YOUR ASSIGNMENT:
Every record below should be printed exactly, except for the pictures.

RECORDS TO PROCESS:
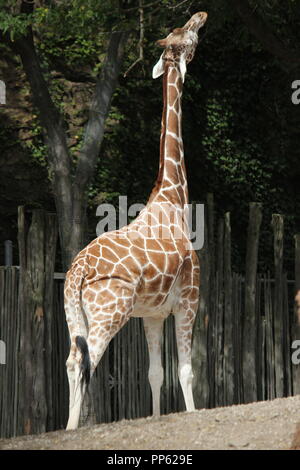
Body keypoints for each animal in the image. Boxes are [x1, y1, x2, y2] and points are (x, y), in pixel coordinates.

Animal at [64, 11, 207, 430]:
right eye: (188, 36)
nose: (202, 15)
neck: (173, 198)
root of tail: (77, 272)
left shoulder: (153, 312)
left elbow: (155, 373)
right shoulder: (190, 297)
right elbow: (186, 370)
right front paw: (192, 415)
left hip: (74, 313)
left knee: (71, 360)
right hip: (108, 312)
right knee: (86, 362)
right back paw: (72, 430)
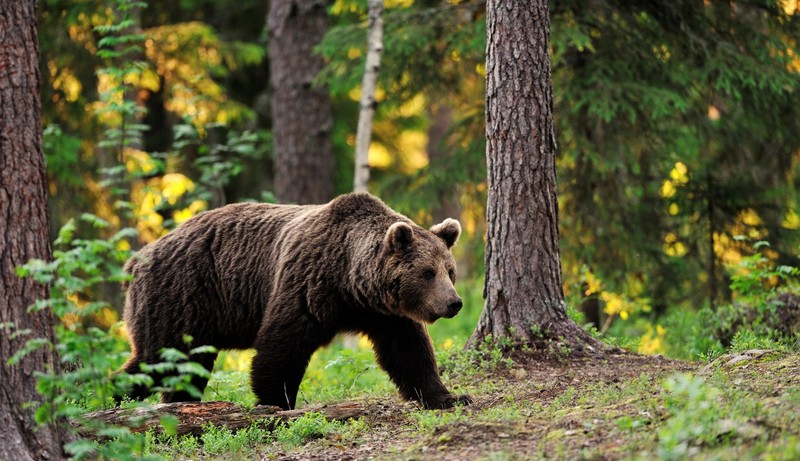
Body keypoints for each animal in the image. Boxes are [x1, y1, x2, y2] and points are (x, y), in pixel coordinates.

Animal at [119, 192, 468, 408]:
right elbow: (282, 345)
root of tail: (136, 259)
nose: (454, 303)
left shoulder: (384, 313)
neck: (350, 281)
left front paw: (447, 397)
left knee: (184, 367)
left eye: (450, 271)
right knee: (159, 358)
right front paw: (275, 402)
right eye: (427, 272)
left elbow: (408, 352)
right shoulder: (307, 284)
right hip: (181, 296)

EXERCISE OUTPUT:
Body keypoints for each animal in the image. Boxes are [x1, y1, x2, y2] and points are (x, y), in pixel coordinates.

Animal at [64, 11, 207, 430]:
right eye: (188, 36)
nose: (202, 15)
neck: (173, 198)
root of tail: (77, 272)
left shoulder: (153, 312)
left elbow: (155, 373)
right shoulder: (190, 297)
right elbow: (186, 370)
right front paw: (192, 415)
left hip: (74, 313)
left knee: (71, 360)
right hip: (108, 312)
right knee: (86, 362)
right back paw: (72, 430)
Body keypoints for each animal in the image. Boxes are [x1, y1, x2, y2] and points are (x, y), in pixel coordinates.

Animal at [119, 192, 468, 408]:
right elbow: (282, 345)
root of tail: (136, 259)
nose: (454, 303)
left shoulder: (384, 313)
neck: (350, 281)
left front paw: (447, 397)
left knee: (184, 367)
left eye: (450, 271)
right knee: (159, 358)
right front paw: (275, 402)
right eye: (427, 272)
left elbow: (408, 352)
right shoulder: (307, 284)
right hip: (181, 296)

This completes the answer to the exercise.